Your task: Locate all lines in the data below that hold "Logo" and show them.

[Extracted records]
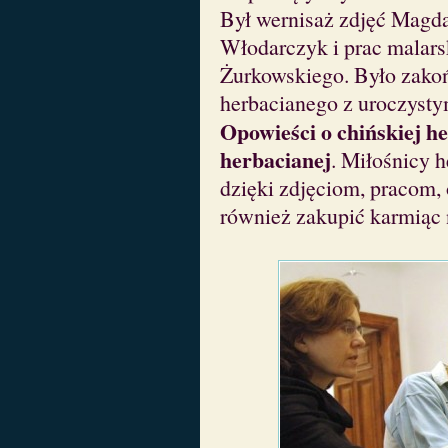
Był wernisaż zdjęć Magda
Włodarczyk i prac malars
Żurkowskiego. Było zako
herbacianego z uroczyst
Opowieści o chińskiej h
herbacianej
. Miłośnicy h
dzięki zdjęciom, pracom,
również zakupić karmiąc 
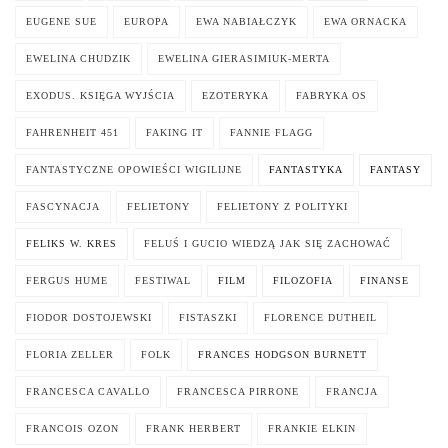
EUGENE SUE
EUROPA
EWA NABIAŁCZYK
EWA ORNACKA
EWELINA CHUDZIK
EWELINA GIERASIMIUK-MERTA
EXODUS. KSIĘGA WYJŚCIA
EZOTERYKA
FABRYKA OS
FAHRENHEIT 451
FAKING IT
FANNIE FLAGG
FANTASTYCZNE OPOWIEŚCI WIGILIJNE
FANTASTYKA
FANTASY
FASCYNACJA
FELIETONY
FELIETONY Z POLITYKI
FELIKS W. KRES
FELUŚ I GUCIO WIEDZĄ JAK SIĘ ZACHOWAĆ
FERGUS HUME
FESTIWAL
FILM
FILOZOFIA
FINANSE
FIODOR DOSTOJEWSKI
FISTASZKI
FLORENCE DUTHEIL
FLORIA ZELLER
FOLK
FRANCES HODGSON BURNETT
FRANCESCA CAVALLO
FRANCESCA PIRRONE
FRANCJA
FRANCOIS OZON
FRANK HERBERT
FRANKIE ELKIN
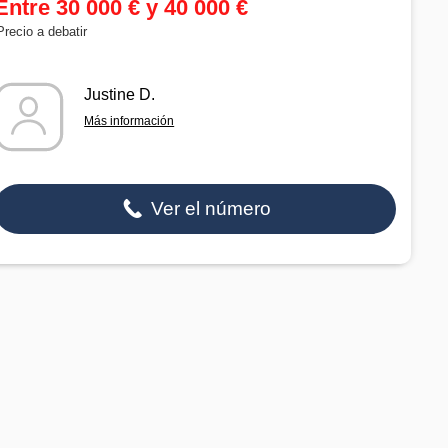
Entre 30 000 € y 40 000 €
Precio a debatir
Justine D.
Más información
Ver el número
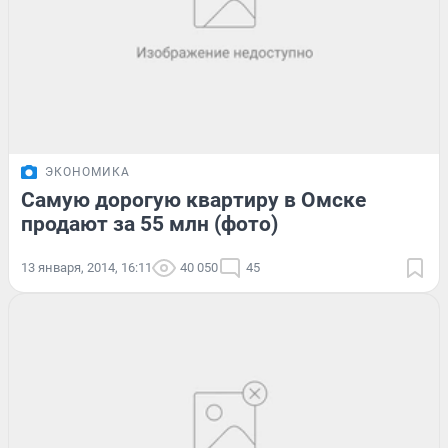
ЭКОНОМИКА
Самую дорогую квартиру в Омске
продают за 55 млн (фото)
13 января, 2014, 16:11
40 050
45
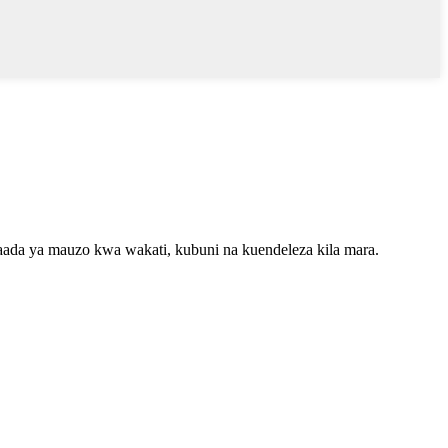
aada ya mauzo kwa wakati, kubuni na kuendeleza kila mara.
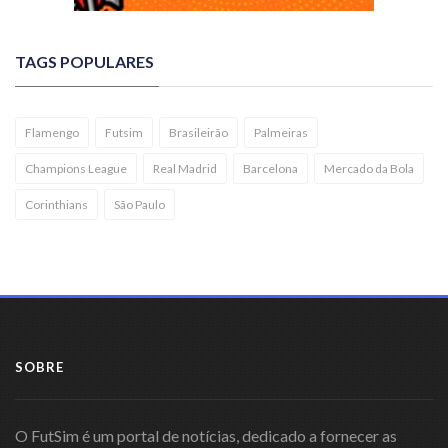
TAGS POPULARES
Flamengo
Futsim
Brasileirão
Palmeiras
Champions League
Real Madrid
Barcelona
Mercado da Bola
Corinthians
São Paulo
SOBRE
O FutSim é um portal de notícias, dedicado a fornecer as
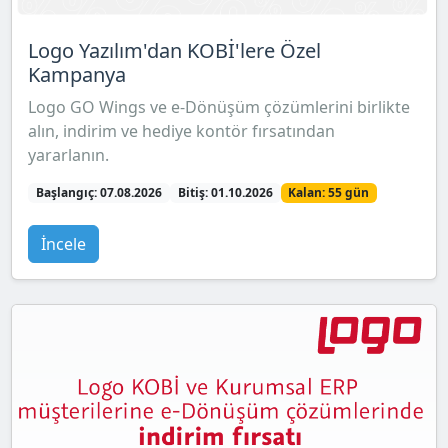
Logo Yazılım'dan KOBİ'lere Özel
Kampanya
Logo GO Wings ve e-Dönüşüm çözümlerini birlikte
alın, indirim ve hediye kontör fırsatından
yararlanın.
Başlangıç: 07.08.2026
Bitiş: 01.10.2026
Kalan: 55 gün
İncele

Answer to this problem:
Logo Yazılım'dan KOBİ'lere Özel
Logo GO Wings ve e-Dönüşüm çözümlerini birlikte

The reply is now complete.